Hoy, a pesar de la fama por su premio cinematográfico (que aún colea, a pesar de los años) y su continua presencia en programas de televisión, o de su ejemplar doble licenciatura, Pablo Pineda demuestra que sigue siendo un tipo fuera de lo normal, pero tirando por arriba. Ya lo dijo entonces, cuando la Concha de Oro: «Nunca me voy a arrepentir, pero prefiero trabajar, tengo 35 años y ya toca. Todo esto del 'faranduleo' está muy bien pero hay que poner los pies en el suelo». Pablo opositó para trabajar en el Ayuntamiento de Málaga; y lo logró, durante un tiempo. Luego tuvo que buscarse la vida. Está muy bien eso de ser el primer síndrome de Down licenciado en la universidad; todo el mundo te admira… pero luego no te dan trabajo. Esa ha sido estos últimos años su reivindicación. Y lo cierto es que su lucha, su presencia, su ejemplo han logrado mucho, muchísimo, en favor de la integración y la concienciación, en esta sociedad nuestra de prejuicios y etiquetas.

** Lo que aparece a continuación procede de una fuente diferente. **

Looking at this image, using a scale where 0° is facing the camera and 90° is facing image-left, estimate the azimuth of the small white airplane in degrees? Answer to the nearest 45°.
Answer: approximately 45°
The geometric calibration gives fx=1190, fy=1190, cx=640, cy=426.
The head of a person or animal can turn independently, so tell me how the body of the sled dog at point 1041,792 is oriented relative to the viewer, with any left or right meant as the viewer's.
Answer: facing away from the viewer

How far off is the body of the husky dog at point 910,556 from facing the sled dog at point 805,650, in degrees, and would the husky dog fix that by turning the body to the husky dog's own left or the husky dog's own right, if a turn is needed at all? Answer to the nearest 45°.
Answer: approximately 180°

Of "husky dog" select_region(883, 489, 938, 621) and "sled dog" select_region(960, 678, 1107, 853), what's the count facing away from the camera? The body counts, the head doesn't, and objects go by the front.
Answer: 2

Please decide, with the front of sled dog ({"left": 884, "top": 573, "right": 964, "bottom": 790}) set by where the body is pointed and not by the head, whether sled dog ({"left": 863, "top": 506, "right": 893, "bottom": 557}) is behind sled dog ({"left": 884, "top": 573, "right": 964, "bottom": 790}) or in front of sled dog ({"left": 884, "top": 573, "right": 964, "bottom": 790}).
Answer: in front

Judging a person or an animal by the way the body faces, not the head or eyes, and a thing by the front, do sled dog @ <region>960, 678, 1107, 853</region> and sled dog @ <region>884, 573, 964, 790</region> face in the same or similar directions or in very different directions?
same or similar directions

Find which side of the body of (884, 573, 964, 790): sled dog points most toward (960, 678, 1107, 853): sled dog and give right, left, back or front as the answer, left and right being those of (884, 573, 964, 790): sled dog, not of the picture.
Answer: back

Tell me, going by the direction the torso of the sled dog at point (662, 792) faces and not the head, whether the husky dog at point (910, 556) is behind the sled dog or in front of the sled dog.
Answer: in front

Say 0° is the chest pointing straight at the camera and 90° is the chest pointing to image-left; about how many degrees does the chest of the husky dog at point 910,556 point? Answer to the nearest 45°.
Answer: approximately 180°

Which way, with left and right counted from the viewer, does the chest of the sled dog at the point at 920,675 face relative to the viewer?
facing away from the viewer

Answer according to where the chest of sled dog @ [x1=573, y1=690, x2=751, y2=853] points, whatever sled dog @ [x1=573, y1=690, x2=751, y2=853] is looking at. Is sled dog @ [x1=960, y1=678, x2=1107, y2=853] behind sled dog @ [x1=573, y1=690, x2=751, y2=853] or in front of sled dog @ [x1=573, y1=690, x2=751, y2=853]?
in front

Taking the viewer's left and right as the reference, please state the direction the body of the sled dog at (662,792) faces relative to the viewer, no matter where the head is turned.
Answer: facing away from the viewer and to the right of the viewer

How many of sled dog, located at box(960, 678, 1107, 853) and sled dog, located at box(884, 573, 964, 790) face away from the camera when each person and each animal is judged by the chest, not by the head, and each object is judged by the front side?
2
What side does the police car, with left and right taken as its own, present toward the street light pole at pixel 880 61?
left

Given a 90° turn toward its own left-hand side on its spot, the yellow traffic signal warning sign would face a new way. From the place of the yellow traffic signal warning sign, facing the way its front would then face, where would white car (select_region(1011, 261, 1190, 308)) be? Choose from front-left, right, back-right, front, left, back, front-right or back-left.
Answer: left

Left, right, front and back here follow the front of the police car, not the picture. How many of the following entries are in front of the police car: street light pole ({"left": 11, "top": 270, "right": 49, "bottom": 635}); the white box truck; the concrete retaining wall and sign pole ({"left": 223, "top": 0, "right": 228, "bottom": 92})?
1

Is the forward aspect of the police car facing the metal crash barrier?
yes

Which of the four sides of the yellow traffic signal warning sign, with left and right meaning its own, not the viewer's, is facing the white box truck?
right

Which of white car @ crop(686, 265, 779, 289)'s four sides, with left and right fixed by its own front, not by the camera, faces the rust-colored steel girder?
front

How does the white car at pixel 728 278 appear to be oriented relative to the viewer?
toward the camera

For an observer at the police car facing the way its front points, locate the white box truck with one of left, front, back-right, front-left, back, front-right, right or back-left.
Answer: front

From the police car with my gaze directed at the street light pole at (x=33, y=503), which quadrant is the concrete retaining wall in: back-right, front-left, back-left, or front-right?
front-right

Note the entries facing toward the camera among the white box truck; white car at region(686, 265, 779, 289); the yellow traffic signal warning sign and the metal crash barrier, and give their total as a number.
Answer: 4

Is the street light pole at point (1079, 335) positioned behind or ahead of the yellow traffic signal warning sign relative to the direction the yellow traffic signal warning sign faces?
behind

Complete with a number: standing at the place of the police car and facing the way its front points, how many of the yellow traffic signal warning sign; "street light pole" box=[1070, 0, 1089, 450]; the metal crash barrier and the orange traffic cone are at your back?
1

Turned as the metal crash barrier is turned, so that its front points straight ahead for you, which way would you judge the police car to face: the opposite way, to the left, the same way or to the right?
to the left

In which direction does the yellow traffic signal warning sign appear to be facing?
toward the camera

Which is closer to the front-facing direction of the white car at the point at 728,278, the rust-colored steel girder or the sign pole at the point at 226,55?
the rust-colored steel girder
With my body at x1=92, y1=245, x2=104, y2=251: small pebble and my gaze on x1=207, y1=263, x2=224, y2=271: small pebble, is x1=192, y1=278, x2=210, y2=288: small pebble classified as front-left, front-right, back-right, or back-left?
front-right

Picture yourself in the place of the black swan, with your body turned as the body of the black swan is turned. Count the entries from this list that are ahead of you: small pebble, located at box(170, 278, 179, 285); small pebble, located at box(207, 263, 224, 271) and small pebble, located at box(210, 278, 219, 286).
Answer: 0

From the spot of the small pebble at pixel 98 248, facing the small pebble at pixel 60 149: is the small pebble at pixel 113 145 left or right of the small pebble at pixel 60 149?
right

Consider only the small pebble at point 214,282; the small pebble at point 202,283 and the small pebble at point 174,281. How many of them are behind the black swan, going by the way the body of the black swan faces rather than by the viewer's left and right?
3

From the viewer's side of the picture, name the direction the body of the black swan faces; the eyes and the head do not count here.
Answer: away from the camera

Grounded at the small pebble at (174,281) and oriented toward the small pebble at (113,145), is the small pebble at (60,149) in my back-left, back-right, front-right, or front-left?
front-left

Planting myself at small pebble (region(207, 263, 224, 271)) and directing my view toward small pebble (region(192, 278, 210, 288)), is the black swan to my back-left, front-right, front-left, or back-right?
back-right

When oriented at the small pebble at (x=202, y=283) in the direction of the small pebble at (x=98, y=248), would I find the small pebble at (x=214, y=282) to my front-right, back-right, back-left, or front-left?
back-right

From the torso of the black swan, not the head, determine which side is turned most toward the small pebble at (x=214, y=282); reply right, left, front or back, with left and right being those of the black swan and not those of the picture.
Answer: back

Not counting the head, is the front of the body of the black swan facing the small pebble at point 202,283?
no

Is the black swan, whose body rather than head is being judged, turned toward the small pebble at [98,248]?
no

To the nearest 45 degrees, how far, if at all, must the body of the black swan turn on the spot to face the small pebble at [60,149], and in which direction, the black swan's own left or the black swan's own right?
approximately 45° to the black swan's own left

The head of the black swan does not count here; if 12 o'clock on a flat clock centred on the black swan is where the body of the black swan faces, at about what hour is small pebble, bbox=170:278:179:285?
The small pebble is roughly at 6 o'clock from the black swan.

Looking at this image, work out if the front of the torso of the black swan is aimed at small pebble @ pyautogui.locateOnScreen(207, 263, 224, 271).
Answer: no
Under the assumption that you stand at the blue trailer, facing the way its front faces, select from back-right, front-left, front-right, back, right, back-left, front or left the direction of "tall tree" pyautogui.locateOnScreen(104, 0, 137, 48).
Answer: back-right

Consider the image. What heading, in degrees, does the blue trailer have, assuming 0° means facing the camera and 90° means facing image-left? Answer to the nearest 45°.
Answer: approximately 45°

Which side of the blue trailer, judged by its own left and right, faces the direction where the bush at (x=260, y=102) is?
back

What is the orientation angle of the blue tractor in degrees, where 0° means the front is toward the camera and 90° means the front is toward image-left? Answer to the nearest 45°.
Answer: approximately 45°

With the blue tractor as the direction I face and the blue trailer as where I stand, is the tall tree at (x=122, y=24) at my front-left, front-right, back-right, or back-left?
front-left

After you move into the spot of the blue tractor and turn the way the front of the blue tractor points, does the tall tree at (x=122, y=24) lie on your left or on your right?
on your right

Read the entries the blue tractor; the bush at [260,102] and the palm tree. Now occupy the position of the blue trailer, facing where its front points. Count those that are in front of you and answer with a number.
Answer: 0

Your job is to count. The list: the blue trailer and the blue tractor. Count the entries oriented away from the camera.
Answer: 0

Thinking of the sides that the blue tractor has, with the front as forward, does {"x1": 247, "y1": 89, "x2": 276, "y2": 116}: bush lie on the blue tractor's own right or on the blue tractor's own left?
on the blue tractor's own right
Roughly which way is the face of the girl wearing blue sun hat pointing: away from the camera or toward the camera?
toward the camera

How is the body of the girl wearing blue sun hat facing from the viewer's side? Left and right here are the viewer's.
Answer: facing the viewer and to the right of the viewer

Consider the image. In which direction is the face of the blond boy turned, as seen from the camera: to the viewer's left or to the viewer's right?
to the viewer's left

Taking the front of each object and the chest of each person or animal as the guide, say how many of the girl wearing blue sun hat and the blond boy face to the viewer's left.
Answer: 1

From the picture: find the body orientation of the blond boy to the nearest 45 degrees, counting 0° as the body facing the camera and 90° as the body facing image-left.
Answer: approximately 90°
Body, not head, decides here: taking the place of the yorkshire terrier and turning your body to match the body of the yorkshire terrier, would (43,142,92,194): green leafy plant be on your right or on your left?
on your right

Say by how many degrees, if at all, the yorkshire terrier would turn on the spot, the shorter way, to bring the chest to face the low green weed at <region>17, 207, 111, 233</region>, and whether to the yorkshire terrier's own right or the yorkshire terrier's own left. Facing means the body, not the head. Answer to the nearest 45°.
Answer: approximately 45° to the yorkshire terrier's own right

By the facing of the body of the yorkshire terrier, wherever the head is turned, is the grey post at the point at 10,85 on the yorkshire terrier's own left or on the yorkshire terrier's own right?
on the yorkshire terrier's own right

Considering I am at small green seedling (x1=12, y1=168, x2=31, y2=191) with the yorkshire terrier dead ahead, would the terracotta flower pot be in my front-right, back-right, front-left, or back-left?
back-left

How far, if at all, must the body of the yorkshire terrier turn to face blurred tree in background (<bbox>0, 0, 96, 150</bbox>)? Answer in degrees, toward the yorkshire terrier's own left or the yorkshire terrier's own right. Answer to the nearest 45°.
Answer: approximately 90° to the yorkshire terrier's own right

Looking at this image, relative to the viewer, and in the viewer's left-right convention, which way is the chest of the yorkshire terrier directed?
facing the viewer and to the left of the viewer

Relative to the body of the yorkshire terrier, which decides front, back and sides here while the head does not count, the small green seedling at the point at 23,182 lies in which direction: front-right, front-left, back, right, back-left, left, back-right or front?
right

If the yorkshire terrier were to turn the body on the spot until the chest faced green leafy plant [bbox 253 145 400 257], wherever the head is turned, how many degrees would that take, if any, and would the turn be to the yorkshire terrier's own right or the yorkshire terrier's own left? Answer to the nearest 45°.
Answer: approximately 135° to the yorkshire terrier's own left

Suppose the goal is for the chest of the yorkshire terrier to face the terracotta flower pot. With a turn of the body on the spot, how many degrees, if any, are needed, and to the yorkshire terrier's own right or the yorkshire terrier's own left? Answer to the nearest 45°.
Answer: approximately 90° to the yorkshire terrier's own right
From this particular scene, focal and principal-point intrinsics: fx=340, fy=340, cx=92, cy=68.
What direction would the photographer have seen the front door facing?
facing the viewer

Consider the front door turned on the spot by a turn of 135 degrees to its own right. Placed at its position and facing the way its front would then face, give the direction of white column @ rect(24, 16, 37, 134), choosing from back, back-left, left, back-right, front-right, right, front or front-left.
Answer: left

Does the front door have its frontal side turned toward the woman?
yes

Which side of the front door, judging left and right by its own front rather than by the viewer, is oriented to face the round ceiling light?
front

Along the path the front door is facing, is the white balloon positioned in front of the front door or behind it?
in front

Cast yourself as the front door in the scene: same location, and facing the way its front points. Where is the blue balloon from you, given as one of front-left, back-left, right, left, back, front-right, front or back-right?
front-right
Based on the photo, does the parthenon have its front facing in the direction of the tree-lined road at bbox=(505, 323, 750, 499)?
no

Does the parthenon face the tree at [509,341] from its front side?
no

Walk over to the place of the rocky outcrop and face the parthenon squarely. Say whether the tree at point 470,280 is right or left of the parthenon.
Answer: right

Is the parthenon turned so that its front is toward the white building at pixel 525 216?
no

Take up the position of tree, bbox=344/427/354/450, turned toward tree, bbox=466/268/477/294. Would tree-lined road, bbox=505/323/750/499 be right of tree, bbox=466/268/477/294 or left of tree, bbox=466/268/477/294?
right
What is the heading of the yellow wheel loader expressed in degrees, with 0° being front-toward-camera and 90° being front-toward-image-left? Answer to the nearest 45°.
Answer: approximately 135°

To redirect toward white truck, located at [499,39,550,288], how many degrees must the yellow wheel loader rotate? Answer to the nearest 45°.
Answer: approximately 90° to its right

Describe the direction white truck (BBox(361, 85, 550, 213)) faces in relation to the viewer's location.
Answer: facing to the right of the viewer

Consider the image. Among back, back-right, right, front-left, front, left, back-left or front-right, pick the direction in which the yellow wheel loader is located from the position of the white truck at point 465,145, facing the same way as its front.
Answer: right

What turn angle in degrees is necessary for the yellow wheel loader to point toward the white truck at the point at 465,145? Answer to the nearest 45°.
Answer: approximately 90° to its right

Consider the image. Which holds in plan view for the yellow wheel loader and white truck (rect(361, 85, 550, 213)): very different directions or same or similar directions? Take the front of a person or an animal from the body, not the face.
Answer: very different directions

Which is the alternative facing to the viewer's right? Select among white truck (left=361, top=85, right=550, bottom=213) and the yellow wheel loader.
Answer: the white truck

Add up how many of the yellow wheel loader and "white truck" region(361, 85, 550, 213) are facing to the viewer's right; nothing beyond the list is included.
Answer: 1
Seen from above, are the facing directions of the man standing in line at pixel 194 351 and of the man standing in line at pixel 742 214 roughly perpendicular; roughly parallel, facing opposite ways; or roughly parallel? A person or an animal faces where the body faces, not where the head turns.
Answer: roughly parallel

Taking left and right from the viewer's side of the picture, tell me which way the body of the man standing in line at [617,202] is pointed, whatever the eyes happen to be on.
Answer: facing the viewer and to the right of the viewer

Lo de “capacitado” y “discapacitado”, por ejemplo.

Pero nunca es suficiente. Por eso, Pablo seguirá rebelándose #Contralasetiquetas, y luchando por cumplir sus ilusiones y por que todas las personas con síndrome de Down –u otras presuntas discapacidades- tengan también las suyas, y puedan también cumplirlas. «El hombre tiene ilusiones como el pájaro alas. Eso es lo que lo sostiene». Pascal tenía razón. Las alas de Pablo nunca han dejado de volar. Ni su corazón de soñar. Ni sus ojos de reír.